14 comments

  1. Angelo R.

    I’ve had numerous meltdowns over the past few years.. everything from shotty power supplies to faulty ram, to corrupted mbr’s and dead hard-drives. And even once a sparky motherboard. Of course, a few of these were easy culprits, and for me working on a computer is as much fun as actually using it, so it wasn’t too much of a loss.

    However, I was disconnected from the internet for two days, which proved to be my undoing. The first day I spent calling Rogers (my cable provider) who assured me (regardless of the “IT” rep walking me through various steps and fixes that didn’t fix) that the problem was on my end and not theirs. and complaining endlessly to anyone who talked to me. The second day, I was sick of it. A quick walk around the neighbourhood revealed that my cable box was open and one of the wires was actually cut. I called them and they had someone out there within an hour to fix it.

    If my computer dies, I can survive.. but without the internet, it just sits there, taunting me.

  2. Angelo R.

    Yea, I have an external that I backup videos and music to, but I’m always worried that my external will fail. I suppose I could go with a redundant-backup, but.. what if that fails as well? I’m paranoid. :P

    As for the NAS question, I’d suggest scrounging together a PC with a nice network adapter. Toss in a couple drives and voila, instant online storage.

  3. Seelenwahnsinn

    Sorry to hear about your fairly unlucky day.
    I have a computer turned on 24/7 for 3 years now (except for my HDs that have less than 1 year of usage) and I’m always afraid this kind of thing will happen to me. To prevent myself from (too much) troubles, almost all of my softwares are portables (and for the ones who aren’t I have the portable version with all my settings up-to-date) and are synchonized with my pendrive on a daily basis. And I always upload my Opera settings (the ones that can’t be synchronized with Opera Link: wand.dat, search.ini and opera6.ini) to an online backup service (I’m using SkyDrive atm).
    I don’t backup all my data, but everything that’s important (musics, photos and porn – no documents… I guess I should revise my priorities) is somehow safe (I carry my music library on my iPod, my photos are always on Flickr and the porn is the only thing I bother to burn in DVDs). The rest, like movies, animes and games, I can always download again.

  4. Seelenwahnsinn

    Now you know better. I hope you have everything backed up next time it happens.

    I started backing things up after my HD died last year. Fortunately I could recover all my files (after a few hundred hours with the right programs) and nothing of value was really lost.

    I guess we need this kind of thing to remind us how vulnerable is all our digital life.

  5. Jonny

    Wow, I’ve never had something as bad as that…..that reminds me when was the last time I did a disk image? Never – and I installed a free copy of macrium reflect a couple of months back…..whoops.

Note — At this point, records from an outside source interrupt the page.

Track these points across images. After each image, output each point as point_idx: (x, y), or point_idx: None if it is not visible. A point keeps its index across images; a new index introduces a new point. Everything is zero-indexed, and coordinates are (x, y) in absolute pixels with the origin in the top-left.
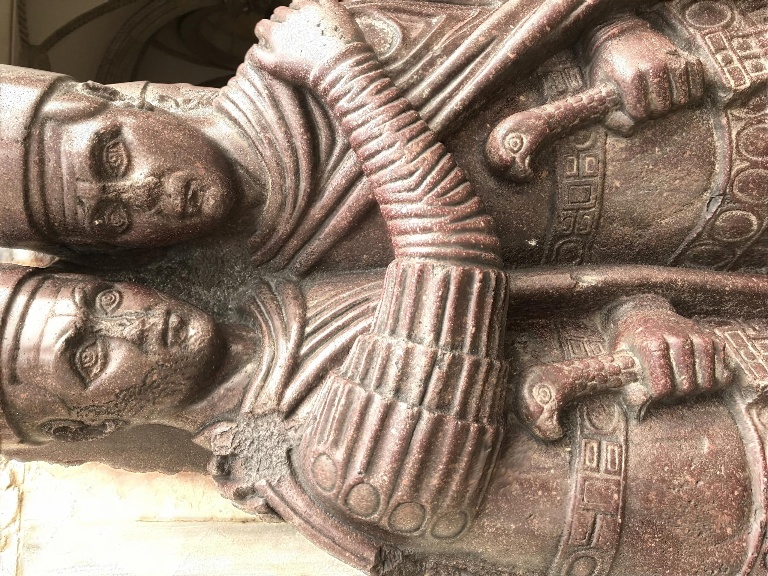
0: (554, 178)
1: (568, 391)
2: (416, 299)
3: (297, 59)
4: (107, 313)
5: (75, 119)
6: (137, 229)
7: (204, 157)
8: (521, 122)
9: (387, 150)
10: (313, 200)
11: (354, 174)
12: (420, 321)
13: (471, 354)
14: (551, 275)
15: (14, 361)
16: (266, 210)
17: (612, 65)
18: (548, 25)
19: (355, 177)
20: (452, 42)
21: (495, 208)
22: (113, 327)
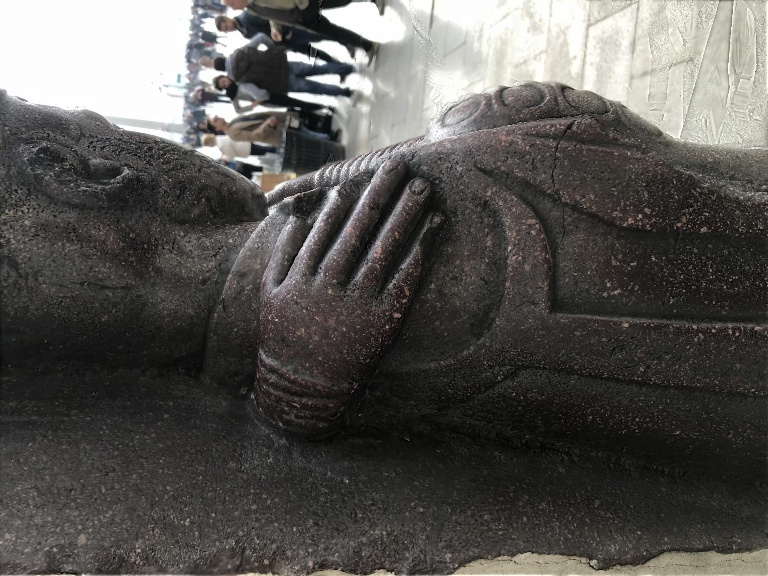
0: None
1: None
2: None
3: None
4: None
5: None
6: None
7: None
8: None
9: None
10: None
11: None
12: None
13: None
14: None
15: None
16: None
17: None
18: None
19: None
20: None
21: None
22: None
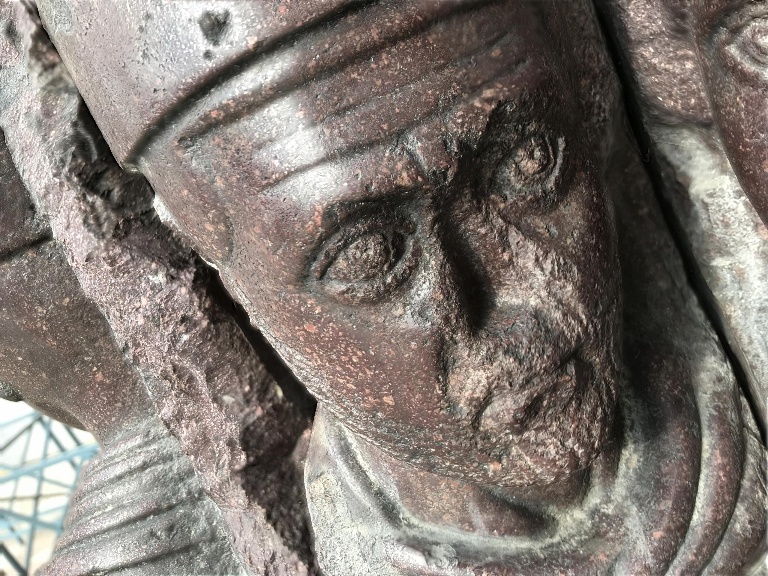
0: None
1: None
2: None
3: None
4: None
5: None
6: None
7: None
8: None
9: None
10: None
11: None
12: None
13: None
14: None
15: None
16: None
17: None
18: None
19: None
20: None
21: None
22: None
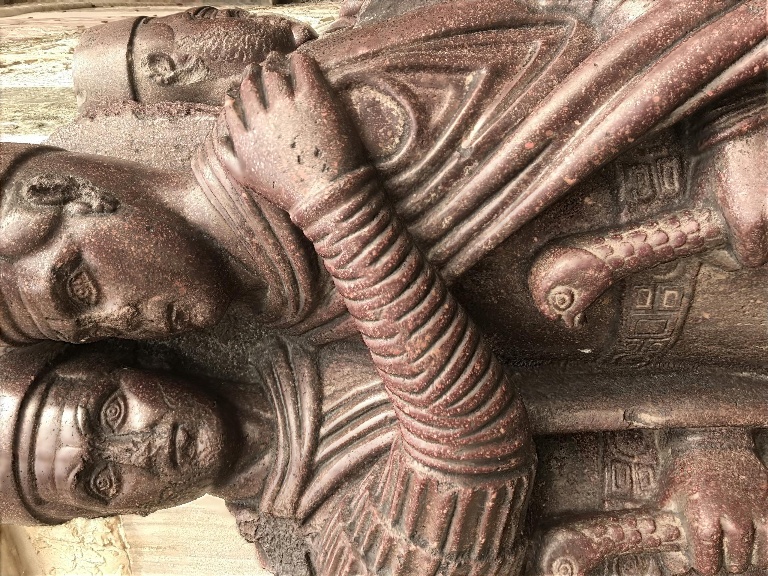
0: (618, 308)
1: (593, 566)
2: (419, 507)
3: (270, 191)
4: (114, 430)
5: (26, 252)
6: (129, 336)
7: (183, 271)
8: (573, 273)
9: (385, 340)
10: (318, 303)
11: None
12: (424, 525)
13: (479, 560)
14: (600, 411)
15: (35, 489)
16: (268, 300)
17: (724, 192)
18: (631, 136)
19: None
20: (488, 138)
21: (539, 326)
22: (120, 454)
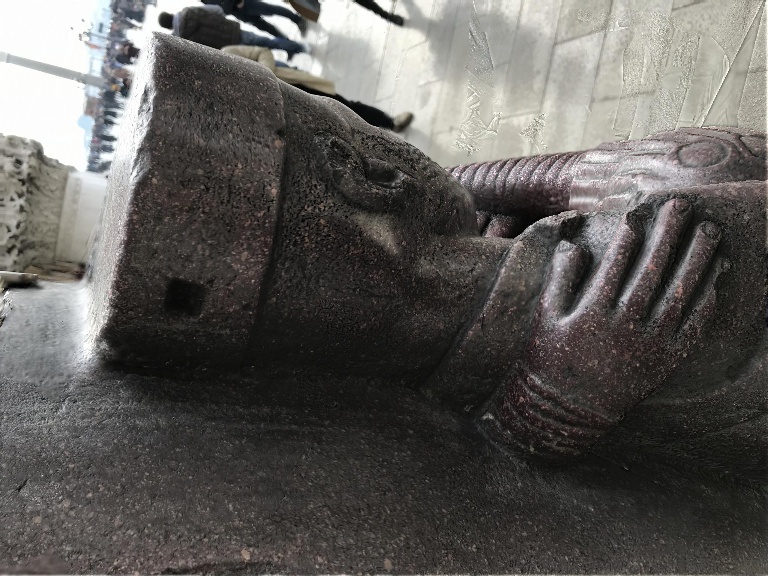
0: None
1: None
2: None
3: None
4: None
5: None
6: None
7: None
8: None
9: None
10: None
11: (480, 222)
12: None
13: None
14: None
15: None
16: None
17: None
18: None
19: (482, 225)
20: None
21: None
22: None
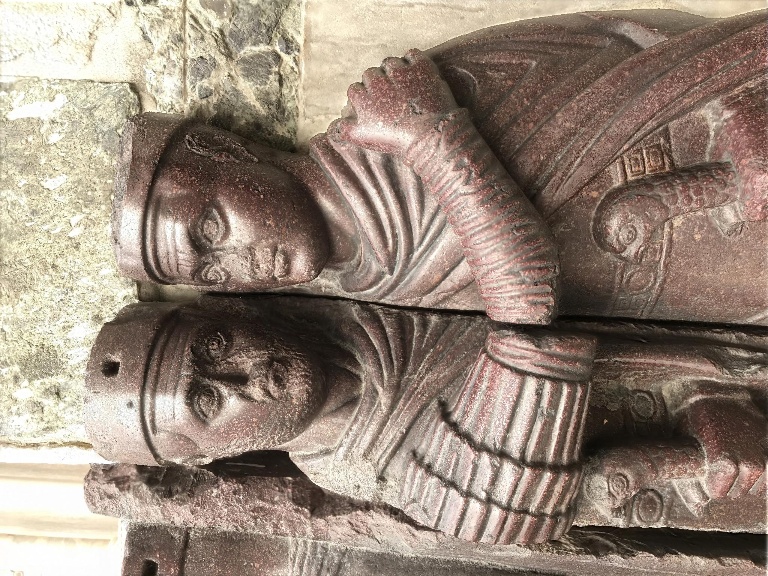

    On the bright side I’m running Carbonite backup which is awesome for me. Still need to get round to backing up my website properly too……(which I think I might set up with syncback). I think I’m asking for trouble at the moment and this could be a timely reminder for me :)

  6. Nihar

    I remember you told about this yesterday in our chat. Hope you are now back with full force and hope that new notebook serves what desktop served for you.

  7. Jim Sefton

    I wrote a post recently about the importance of backup. It’s a little bit related to this but I run on Macs so it is slightly different.

    The solution I came up with is a home-built NAS running FreeNAS (based on FreeBSD). My Macbook uses Time Machine to backup to the NAS every evening, incrementally. It does this over wireless so I hardly notice. On the NAS there are several shares, archive, arachive_nobackup and time machine (there are others but I wont go into that)

    The time machine just stays where it is, as the data is already on my Macbook.

    The archive folder is for things I wish to move off my macbook for storage. This gets rsync’d from the NAS to an external HDD every evening

    The archive_nobackup share is for things like Linux ISO’s, downloads etc that I wish to move off my macbook but are not critical if they were lost.

    This solution works well for me. The time machine backup means I can restore the mac in the case of hard drive failure and any critical data is always in more than one place.

    The only thing I haven’t accounted for is fire, but I’m working on that.